25 gen. – I procuratori Valter Giovannini e Claudio Santangelo che seguono l’inchiesta sui conti del Bologna Calcio hanno ascoltato il presidente dimissionario Massimo Zanetti nella caserma di Bologna centro, in piazza dei Tribunali. L’argomento dell’audizione sarebbe stato il comunicato stampa in cui l’imprenditore della Segafredo ha comunicato l’abbandono della presidenza della società rossoblu.
Zanetti aveva scritto “Avendo riscontrato sia divergenze sugli aspetti finanziari sia ambigui comportamenti nell’ambiente interno ed esterno alla società, prendo atto che io ed i miei collaboratori non siamo in grado di svolgere in maniera soddisfacente quanto merita il Bologna FC”.
L’inchiesta che coinvolge la società che guida la squadra bolognese vede indagato per appropriazione indebita Sergio Porcedda che il 23 dicembre ha ceduto la società rossoblu a Zanetti. “Era necessario capire perché il dottor Zanetti era uscito dal Bologna, ma i suoi motivi non hanno incidenza sulle indagini” ha spiegato all’esterno della caserma il pm Giovannini. Ma i conti del Bologna sembrano nascondere ancora qualcosa.
Un nuovo giallo riguarda un buco da nove milioni di euro citato da Luca Baraldi in una raccomandata inviata ai soci della società, prima di dimettersi.
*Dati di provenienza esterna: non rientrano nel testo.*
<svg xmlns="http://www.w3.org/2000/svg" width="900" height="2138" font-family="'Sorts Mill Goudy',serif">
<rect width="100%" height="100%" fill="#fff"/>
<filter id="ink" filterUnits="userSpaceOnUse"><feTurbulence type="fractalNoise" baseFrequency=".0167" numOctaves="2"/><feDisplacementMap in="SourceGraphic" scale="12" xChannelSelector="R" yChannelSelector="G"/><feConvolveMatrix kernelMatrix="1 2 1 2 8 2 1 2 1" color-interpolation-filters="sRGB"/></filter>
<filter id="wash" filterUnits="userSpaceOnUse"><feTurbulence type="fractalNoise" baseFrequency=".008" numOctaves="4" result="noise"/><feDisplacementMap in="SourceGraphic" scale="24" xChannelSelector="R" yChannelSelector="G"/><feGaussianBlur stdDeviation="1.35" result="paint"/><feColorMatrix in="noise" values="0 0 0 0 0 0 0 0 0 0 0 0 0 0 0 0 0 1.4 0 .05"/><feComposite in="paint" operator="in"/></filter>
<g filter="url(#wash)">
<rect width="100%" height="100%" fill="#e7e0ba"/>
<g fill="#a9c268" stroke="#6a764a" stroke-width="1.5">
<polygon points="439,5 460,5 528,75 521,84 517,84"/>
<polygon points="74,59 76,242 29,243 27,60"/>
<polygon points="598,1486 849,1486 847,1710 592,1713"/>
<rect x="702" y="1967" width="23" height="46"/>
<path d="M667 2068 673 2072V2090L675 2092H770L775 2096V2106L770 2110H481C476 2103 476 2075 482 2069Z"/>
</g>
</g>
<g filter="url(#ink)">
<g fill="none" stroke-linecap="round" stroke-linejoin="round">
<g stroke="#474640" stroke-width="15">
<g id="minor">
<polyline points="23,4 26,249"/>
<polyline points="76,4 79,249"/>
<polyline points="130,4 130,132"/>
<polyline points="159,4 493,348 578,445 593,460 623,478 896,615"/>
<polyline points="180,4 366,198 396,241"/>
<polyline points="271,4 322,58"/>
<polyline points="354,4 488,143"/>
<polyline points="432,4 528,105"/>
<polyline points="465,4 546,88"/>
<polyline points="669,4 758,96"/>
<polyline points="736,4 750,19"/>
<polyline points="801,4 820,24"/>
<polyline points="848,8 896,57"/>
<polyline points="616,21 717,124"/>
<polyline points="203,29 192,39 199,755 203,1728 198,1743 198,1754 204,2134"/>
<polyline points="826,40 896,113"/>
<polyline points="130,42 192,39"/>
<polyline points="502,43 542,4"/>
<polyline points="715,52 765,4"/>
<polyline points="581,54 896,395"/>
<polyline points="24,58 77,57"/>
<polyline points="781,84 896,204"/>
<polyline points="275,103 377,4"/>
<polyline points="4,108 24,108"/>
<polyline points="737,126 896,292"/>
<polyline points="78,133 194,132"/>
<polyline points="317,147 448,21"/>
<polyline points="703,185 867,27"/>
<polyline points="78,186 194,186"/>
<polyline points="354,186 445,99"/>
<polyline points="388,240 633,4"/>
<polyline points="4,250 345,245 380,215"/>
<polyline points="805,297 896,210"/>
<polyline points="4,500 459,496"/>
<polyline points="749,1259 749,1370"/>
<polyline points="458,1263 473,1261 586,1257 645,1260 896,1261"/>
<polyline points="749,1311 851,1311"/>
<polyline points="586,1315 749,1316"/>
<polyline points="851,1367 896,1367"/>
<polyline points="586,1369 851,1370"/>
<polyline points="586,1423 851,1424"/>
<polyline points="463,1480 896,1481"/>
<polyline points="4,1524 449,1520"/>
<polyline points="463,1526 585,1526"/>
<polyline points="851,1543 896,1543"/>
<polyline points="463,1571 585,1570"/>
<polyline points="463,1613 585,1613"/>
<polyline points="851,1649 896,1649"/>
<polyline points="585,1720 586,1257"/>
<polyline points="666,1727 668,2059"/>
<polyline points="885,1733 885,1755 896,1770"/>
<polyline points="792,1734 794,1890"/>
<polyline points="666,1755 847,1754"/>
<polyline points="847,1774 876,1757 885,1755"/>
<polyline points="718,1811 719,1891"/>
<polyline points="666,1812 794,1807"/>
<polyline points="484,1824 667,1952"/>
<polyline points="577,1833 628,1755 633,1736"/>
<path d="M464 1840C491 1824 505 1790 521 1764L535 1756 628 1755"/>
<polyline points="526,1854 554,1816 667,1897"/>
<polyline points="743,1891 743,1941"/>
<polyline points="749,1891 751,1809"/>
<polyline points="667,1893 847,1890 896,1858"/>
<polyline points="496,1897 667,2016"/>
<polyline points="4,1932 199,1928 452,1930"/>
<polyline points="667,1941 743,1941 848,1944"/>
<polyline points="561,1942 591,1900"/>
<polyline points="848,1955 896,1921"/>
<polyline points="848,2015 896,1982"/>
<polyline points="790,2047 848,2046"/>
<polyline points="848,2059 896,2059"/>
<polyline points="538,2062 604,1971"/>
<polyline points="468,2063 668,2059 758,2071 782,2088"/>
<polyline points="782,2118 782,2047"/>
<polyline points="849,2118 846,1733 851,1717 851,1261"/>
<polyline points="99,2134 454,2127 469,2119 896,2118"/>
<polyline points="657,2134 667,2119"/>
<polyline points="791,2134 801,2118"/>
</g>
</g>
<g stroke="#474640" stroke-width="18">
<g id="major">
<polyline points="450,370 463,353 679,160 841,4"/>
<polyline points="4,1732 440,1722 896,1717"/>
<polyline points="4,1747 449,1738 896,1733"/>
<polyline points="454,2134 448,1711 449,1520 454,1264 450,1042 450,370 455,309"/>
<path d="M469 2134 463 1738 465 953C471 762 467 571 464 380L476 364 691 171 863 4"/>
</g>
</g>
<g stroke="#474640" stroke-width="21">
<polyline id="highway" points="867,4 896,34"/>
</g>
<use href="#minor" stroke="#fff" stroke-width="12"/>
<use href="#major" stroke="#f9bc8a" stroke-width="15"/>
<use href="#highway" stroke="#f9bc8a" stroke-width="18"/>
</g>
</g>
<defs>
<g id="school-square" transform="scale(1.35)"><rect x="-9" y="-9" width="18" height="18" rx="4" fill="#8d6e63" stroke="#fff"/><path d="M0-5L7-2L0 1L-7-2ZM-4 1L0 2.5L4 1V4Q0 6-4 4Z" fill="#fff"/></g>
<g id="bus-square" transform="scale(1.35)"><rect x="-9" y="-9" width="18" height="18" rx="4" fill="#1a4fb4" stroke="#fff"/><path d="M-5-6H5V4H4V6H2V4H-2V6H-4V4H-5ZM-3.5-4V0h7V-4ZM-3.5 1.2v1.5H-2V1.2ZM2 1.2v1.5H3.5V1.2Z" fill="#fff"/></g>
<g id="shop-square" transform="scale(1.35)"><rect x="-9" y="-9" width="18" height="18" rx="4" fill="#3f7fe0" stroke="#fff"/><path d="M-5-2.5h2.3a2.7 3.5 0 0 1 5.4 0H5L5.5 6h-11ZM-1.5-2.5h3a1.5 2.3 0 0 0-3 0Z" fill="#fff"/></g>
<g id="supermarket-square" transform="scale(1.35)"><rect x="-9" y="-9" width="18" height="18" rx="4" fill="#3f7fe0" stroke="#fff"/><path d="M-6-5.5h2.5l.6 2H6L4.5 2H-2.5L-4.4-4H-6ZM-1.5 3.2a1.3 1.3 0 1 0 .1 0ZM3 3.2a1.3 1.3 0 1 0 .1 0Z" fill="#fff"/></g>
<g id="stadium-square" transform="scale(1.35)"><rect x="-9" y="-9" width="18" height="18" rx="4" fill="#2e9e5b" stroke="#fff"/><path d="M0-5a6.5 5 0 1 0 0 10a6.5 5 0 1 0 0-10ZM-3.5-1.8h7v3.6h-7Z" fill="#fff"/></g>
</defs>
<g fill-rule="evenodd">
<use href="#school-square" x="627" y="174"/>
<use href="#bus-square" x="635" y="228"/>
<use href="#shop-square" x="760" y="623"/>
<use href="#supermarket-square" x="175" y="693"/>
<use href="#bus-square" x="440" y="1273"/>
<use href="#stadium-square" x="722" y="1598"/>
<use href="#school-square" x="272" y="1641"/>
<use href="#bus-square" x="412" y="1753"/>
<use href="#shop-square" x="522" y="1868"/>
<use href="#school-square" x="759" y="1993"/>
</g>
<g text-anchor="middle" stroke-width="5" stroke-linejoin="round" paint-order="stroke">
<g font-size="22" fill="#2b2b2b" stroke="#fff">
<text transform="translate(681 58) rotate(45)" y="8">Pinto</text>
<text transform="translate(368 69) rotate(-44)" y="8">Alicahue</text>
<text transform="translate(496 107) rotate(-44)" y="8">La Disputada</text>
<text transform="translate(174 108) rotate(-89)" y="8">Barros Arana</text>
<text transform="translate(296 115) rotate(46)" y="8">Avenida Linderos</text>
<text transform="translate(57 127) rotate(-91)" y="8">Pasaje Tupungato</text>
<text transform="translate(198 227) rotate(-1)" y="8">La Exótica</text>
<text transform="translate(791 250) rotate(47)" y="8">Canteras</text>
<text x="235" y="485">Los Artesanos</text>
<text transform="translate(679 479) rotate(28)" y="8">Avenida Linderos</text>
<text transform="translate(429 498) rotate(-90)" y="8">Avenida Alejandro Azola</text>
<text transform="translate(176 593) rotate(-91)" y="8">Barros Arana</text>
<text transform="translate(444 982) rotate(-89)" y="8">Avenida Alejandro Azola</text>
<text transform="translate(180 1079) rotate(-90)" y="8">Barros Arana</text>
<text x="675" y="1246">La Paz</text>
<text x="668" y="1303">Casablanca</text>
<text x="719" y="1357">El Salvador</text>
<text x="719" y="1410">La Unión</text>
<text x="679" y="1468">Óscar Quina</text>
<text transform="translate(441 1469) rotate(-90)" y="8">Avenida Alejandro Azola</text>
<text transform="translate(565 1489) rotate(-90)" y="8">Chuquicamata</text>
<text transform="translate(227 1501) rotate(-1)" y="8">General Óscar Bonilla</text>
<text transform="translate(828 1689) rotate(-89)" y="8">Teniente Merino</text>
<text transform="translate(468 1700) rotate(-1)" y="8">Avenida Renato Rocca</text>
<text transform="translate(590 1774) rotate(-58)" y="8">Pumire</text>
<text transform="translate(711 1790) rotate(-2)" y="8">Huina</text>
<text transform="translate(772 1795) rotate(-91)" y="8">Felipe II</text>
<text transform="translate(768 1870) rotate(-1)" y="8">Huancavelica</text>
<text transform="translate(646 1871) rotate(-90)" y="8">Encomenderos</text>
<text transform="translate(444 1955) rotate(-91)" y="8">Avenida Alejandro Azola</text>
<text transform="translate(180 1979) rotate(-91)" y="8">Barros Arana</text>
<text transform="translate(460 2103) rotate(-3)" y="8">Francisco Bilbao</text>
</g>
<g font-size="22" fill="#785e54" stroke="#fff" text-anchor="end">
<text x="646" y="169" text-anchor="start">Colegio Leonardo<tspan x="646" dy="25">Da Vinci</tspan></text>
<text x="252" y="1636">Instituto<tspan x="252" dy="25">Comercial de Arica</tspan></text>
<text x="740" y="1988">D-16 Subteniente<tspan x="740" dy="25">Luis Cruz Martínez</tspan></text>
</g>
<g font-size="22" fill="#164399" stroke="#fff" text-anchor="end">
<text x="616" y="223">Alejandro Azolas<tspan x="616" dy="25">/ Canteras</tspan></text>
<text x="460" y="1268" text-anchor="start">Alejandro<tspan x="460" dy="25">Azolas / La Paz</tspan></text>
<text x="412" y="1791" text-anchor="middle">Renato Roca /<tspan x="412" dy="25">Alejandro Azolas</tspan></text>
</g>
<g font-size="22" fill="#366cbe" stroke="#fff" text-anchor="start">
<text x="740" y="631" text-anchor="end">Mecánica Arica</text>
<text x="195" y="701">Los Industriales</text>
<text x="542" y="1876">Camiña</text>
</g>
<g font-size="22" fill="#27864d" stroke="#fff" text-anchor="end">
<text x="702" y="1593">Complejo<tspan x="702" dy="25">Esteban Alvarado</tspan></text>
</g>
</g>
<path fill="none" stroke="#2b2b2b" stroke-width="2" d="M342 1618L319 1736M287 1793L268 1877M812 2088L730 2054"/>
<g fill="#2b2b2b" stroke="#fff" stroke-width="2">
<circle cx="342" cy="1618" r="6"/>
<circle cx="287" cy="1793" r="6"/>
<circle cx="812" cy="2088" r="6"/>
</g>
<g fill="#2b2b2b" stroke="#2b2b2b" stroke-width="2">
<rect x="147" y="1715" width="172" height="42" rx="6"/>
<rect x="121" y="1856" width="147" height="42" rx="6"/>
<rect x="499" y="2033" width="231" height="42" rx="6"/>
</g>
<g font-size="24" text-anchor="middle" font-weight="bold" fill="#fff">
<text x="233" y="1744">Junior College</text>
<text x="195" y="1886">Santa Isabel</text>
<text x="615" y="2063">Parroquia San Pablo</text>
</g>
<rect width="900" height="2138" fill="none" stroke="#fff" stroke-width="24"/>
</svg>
I nove milioni sarebbero scomparsi nel 2010, perché il bilancio del 2009 è certificato. Un buco che sembra però essere sfuggito alla due diligence effettuata a tempo di record dagli uomini di Giovanni Consorte e che, se confermato, potrebbe portare il Bologna Calcio sull’orlo del fallimento. L’ammanco sarebbe comunque stato già smentito da uno dei soci, Marco Scapoli di Biochimica durante un intervista a E’Tv. Scapoli ha anche aggiunto che se le affermazioni di Baraldi risultassero false, allora l’ex direttore dovrà risponderne personalmente.